No real improvements are projected for labour markets, and unemployment is forecast to remain at the current high level of around 9½%. Inflation is set to return below 2% over the coming quarters. Fiscal consolidation is forecast to progress with public deficits set to decline to just above 3% by 2013 under an assumption of unchanged policies.
For Ireland, GDP growth is expected to be 1.1% in 2011 thanks to a strong export performance and despite contracting domestic demand. It's expected to be the same in 2012 but to rise to 2.3% in 2013. However these projections are precarious when our exports are reliant on a buoyant market and with the forecast for stagnation within the Eurozone countries we will be reliant on strong growth and demand in the rest of the global economy particularly in the UK and the US. At present this looks highly unlikely.

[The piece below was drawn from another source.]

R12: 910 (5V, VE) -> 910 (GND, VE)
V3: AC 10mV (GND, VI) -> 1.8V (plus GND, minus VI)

Our reliance on export led growth will not address the issue of continually falling domestic demand. Minister Noonan in his Medium Term Fiscal Statement acknowledged that “it is essential that domestic demand recovers. Indeed it is only when consumer spending and investment start increasing again, that appreciable, broadly-based employment growth will recommence.”
Inflation is expected to rise to 1.1% in 2011, up from -1.6% in 2010, driven by external energy and administered service increases. Inflation of 0.7% is now expected for 2012 and 1.2% for 2013. In the medium term, core inflation in Ireland is likely to remain below the euro area average.
The Irish labour market is showing little sign of recovery. Employment contracted by 2.1% in the year to the second quarter of 2011 and the monthly measure of unemployment has risen gradually through the year to 14.3% in September. Job growth has restarted in some export-oriented sectors but this is not likely to offset the continuing contraction in construction and public service employment this year or next. By 2013 unemployment is expected to drop only to 13.6%. This is an incredibly worrying statistic and shows that Government attempts to create jobs and boost domestic demand have so far failed.
Social Justice Ireland has presented its proposal which would see 100,000 part time jobs created for those who are long term unemployed to various government ministers and urges them to act on it immediately before the unemployment problem worsens further.